On longe le sourcilleux pic de Varrados (2.435 m) avant d’accéder à cette passe d'où apparaît dans toute majesté la pyramide du Maubermé. Nous sommes en présence du suzerain du Couserans, il règne sur la frontière du haut de ses 2.880 m. La pente s'accentue, heureusement le terrain est sec ; détrempé, il pourrait réserver de belles glissades. L'herbe est drue, ponctuée d'affleurement rocheux, et les bâtons trouvent à s'employer.

Une dernière rampe et nous voilà sur la terrasse du Tuc des Armèros, signalé par une modeste pile de cailloux, preuve qu’il demeure à l'écart des sentiers battus. A l'évidence, le Montlude, pourtant dépassé d'une dizaine de mètres, est plus fréquenté.

Situé au cœur d'un massif composé de schistes du silurien et de calcaire, le Tuc offre un point de vue remarquable non seulement sur les sommets environnants mais bien au-delà puisqu'on reconnaît de l'Ouest à l'Est : Montlude, Sescorjada, Palomera, Serre-Haute, Maubermé, Tuc de Crabes, Tuc der Òme, Tuc de Montoliu, Tuc de Parros, Tuc dera Lança, Marimanha, Tuc de Baciver, Saboredo, Sendrosa, Ratera, Colomers, Montardo, Tuc dera Pincela, Moulières, Salenques, Forcanada, massif de la Maladeta du Russell au pic d'Albe. Et on n'est pas peu surpris de découvrir à nos pieds une kyrielle de lacs : au Nord ceux de Liat, de la Palomera et de la Caudèra ; à l'Est, ceux de Montoliu et Horcalh. Ceux de la Soala, de Baish et de Güèrri échappent à notre regard.

Pas un souffle de vent. On a beau dresser l'oreille, pas un bruit ne parvient jusqu'à nous. Véritables havres de paix, ces pâturages d'altitude sont aujourd'hui désertés, même si on peut apercevoir des troupes de vaches ou de moutons monter à l'assaut des pentes pour bénéficier d'une meilleure pitance. Plus  rares sont les touristes qui s’aventurent par ici et nul ne s'en plaindra. Le silence qui règne sur cette contrée est d'une qualité devenue rare à notre époque. Comme le dit avec pertinence  David Le Breton dans Éloge de la marche : « Allié à la beauté d’un paysage, le silence est un chemin menant à soi.
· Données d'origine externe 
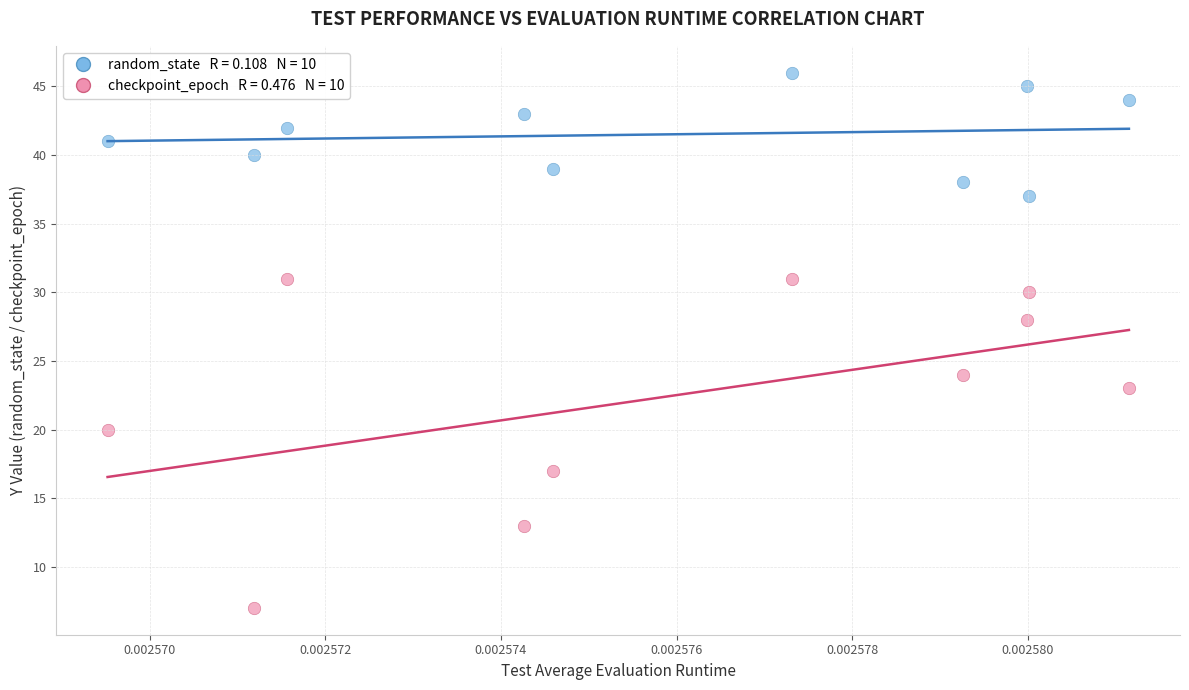

Across all data points, what is the range of Y values (max minus min)?

39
Moment de suspension du temps où s’ouvre un passage octroyant à l’homme la possibilité de trouver sa place, de gagner la paix. Provision de sens et de force intérieure avant le retour au vacarme du monde et aux soucis du quotidien. »
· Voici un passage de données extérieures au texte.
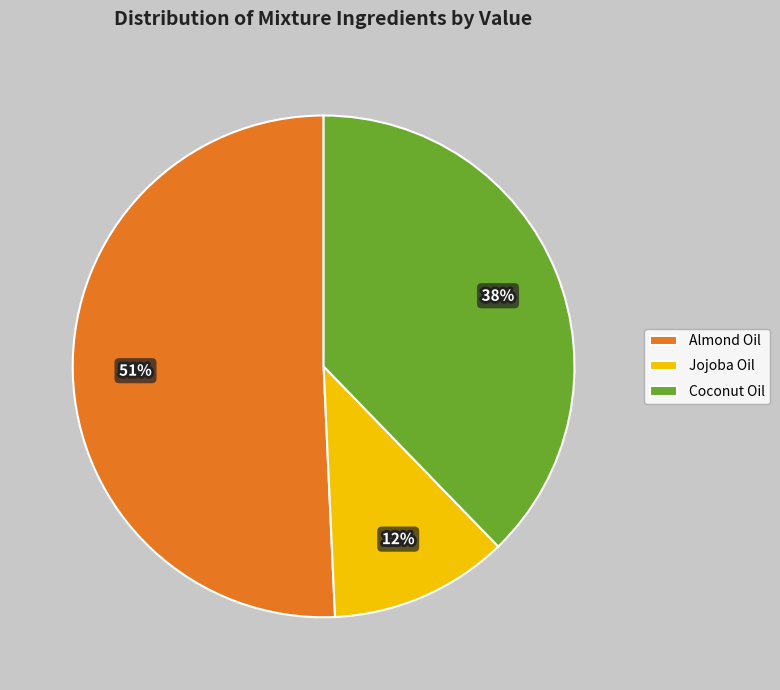

Does any single category account for the majority?

Yes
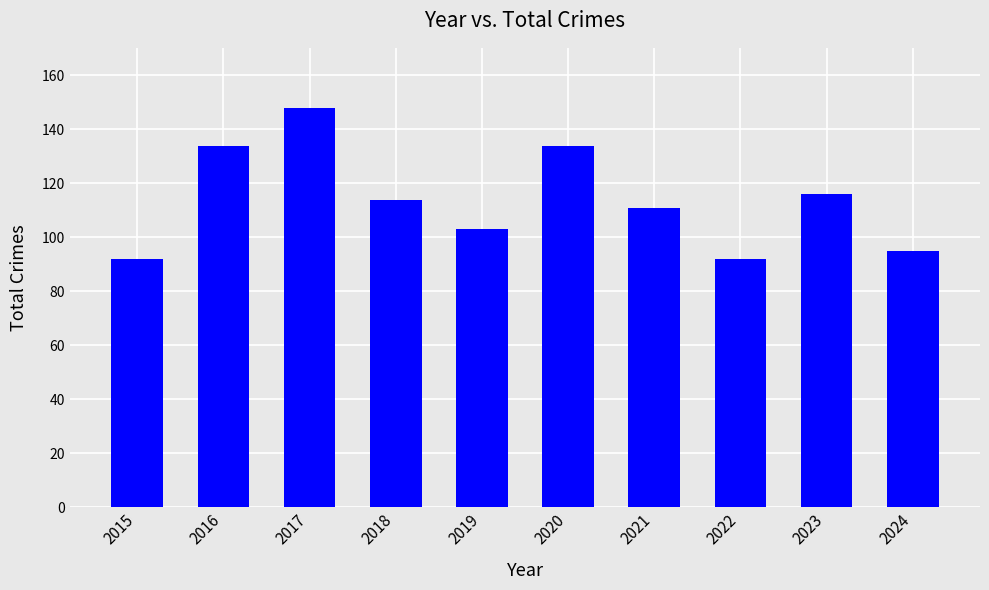

Are the bars grouped side by side (vs. stacked)?

No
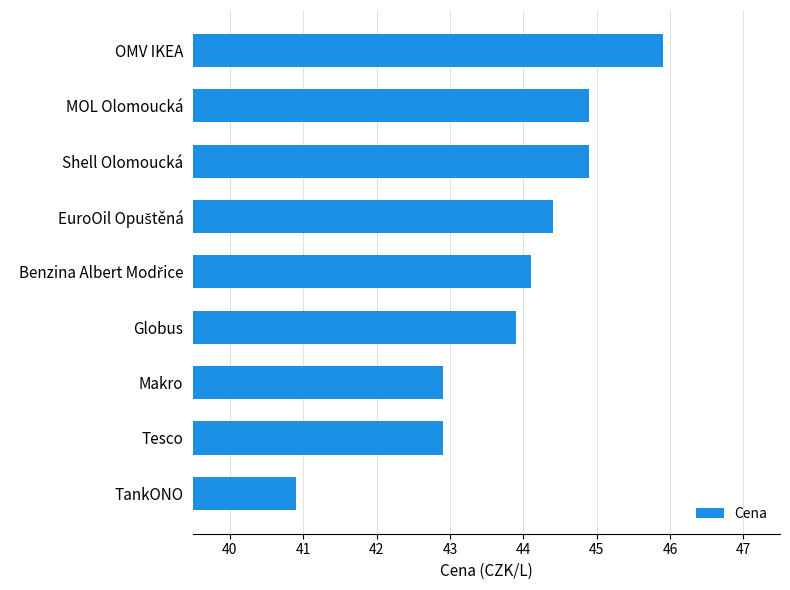

Reading bottom to top, extract all data points from this chart.

40.9	42.9	42.9	43.9	44.1	44.4	44.9	44.9	45.9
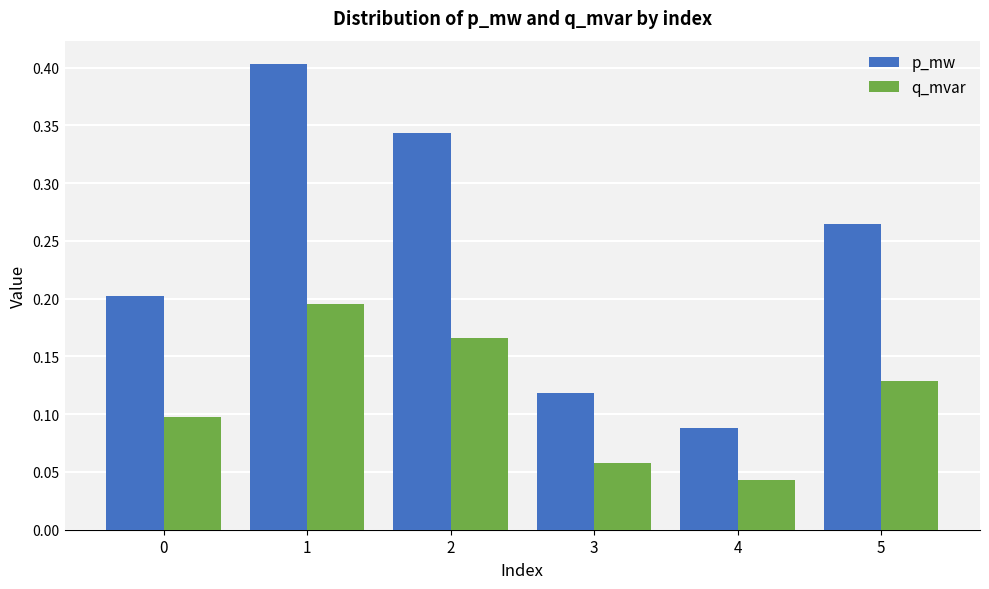

What is the maximum value shown in the chart?

0.4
Les temps ont bien changé, quand on songe qu'un siècle plutôt devaient retentir les bruits engendrés par l'exploitation industrielle des filons, explosions de dynamite, martèlement des barres à mine et autres sources de nuisance. Le Tuc des Armeros (Armuriers) tient probablement son nom des militaires en faction sur le site des mines de Liat (2.300 m), un des gisements les plus importants des Pyrénées ; entre 1740 et 1929, on y exploita le fer, le zinc et la blende. Les minerais étaient acheminés par câbles aériens à Pontaut pour être traités. Les installations laissées à l'abandon depuis presque un siècle offrent un spectacle sépulcral : baraques en ruines, pylônes et portiques tordus par la foudre, galeries effondrées, bennes rouillées, ferrailles émergeant du sol, rails rongés par la végétation. Sur ce site plane une atmosphère vaguement inquiétante, par temps d'orage ou de brouillard on pourrait y tourner un film fantastique. Du sommet des Armèros, on peut descendre sur le lac de la Palomera et accéder au site minier situé en contrebas, à 2.300 m d’altitude.
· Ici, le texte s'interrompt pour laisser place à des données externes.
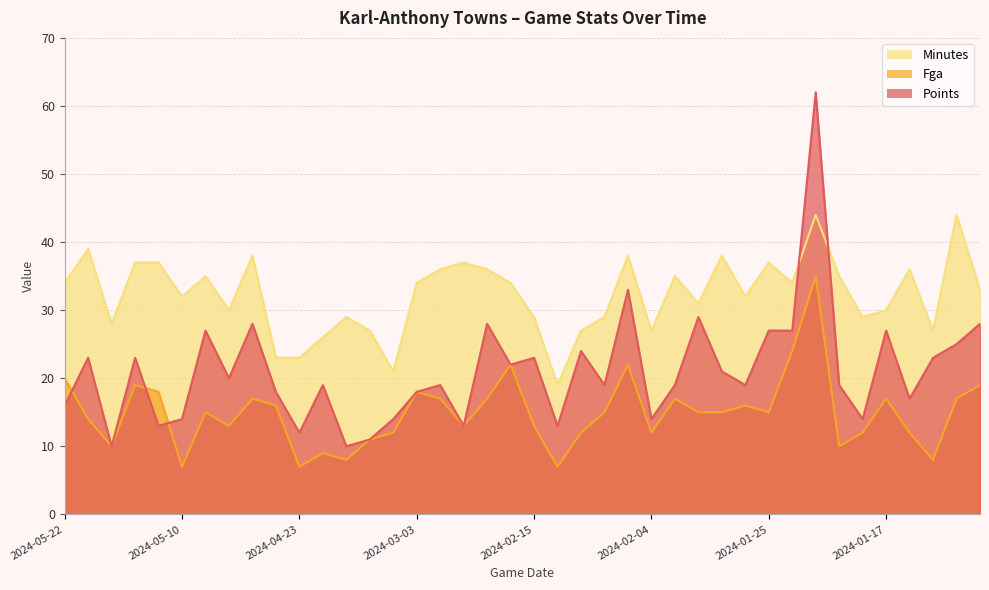

Which category has the lowest value in the points series?

2024-05-16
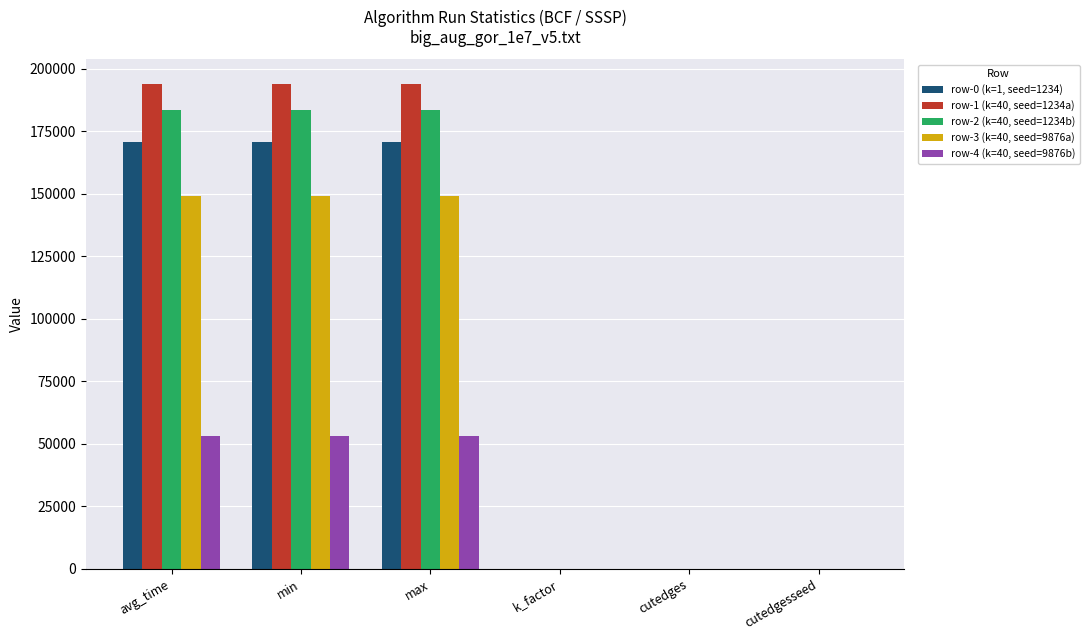

True or false: row-3 (k=40, seed=9876a) has a value of 149020 at avg_time.

True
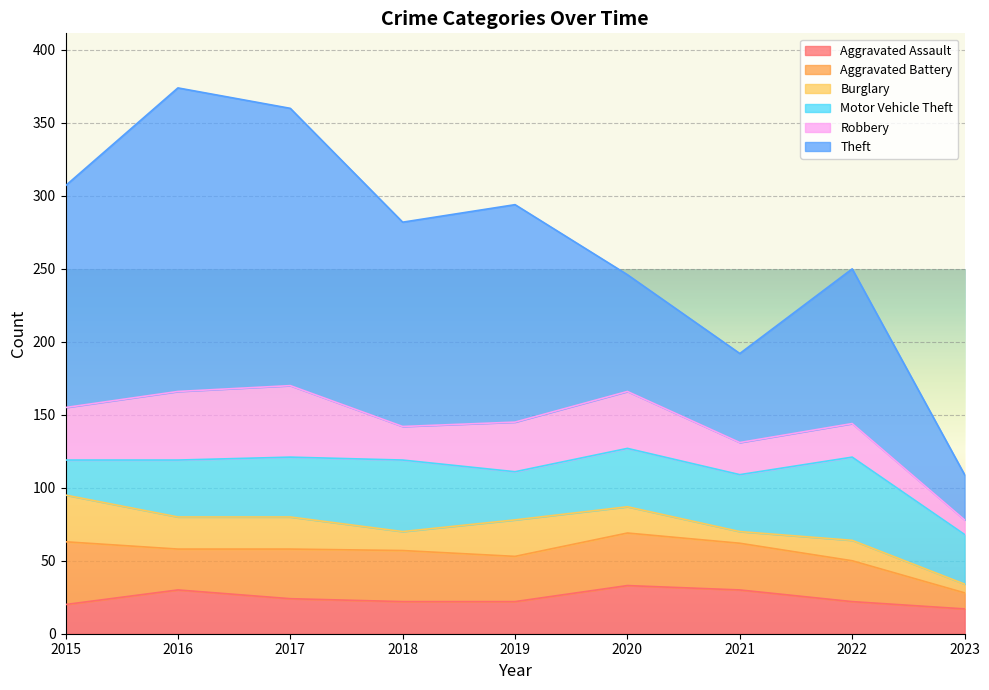

How many series are shown in this chart?

6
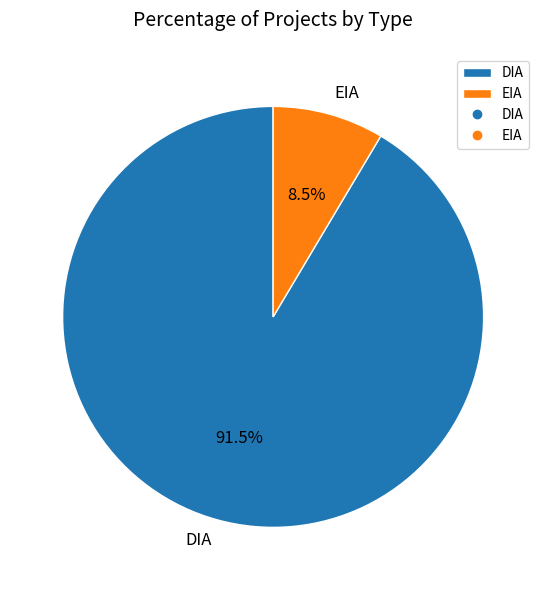

Which has a higher value, EIA or DIA?

DIA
Le premier pyrénéiste à avoir gravi le Tuc des Armèros est le Nantais Maurice Gourdon, le 25 juillet 1879. Chargé par le capitaine Prudent d’établir les relevés topographiques permettant d’établir de nouvelles cartes d’état-major, Gourdon explora à partir de 1876 les montagnes d’Aran et des Encantats, rarement pénétrées avant lui, et dont il fut le premier à révéler les sauvages beautés. Gourdon (1847-1941) publia nombre d’articles traitant de ses expéditions en Catalogne dans l 'Annuaire du Club Alpin Français et le Bulletin de la Société Ramond. Féru de photographie, technique encore balbutiante, il partait systématiquement en expédition avec l’harnachement de l’époque, chambre noire portative, plaques, trépied et accessoires appropriés. Considéré aujourd'hui comme l’un des premiers photographes de la haute montagne pyrénéenne, au même titre que ses confrères et amis Trutat, Régnault, Lourde-Rocheblave et Le Bondidier, Gourdon réalisa au cours de sa longue carrière plus de 600 photographies et diapositives de la chaîne pyrénéenne.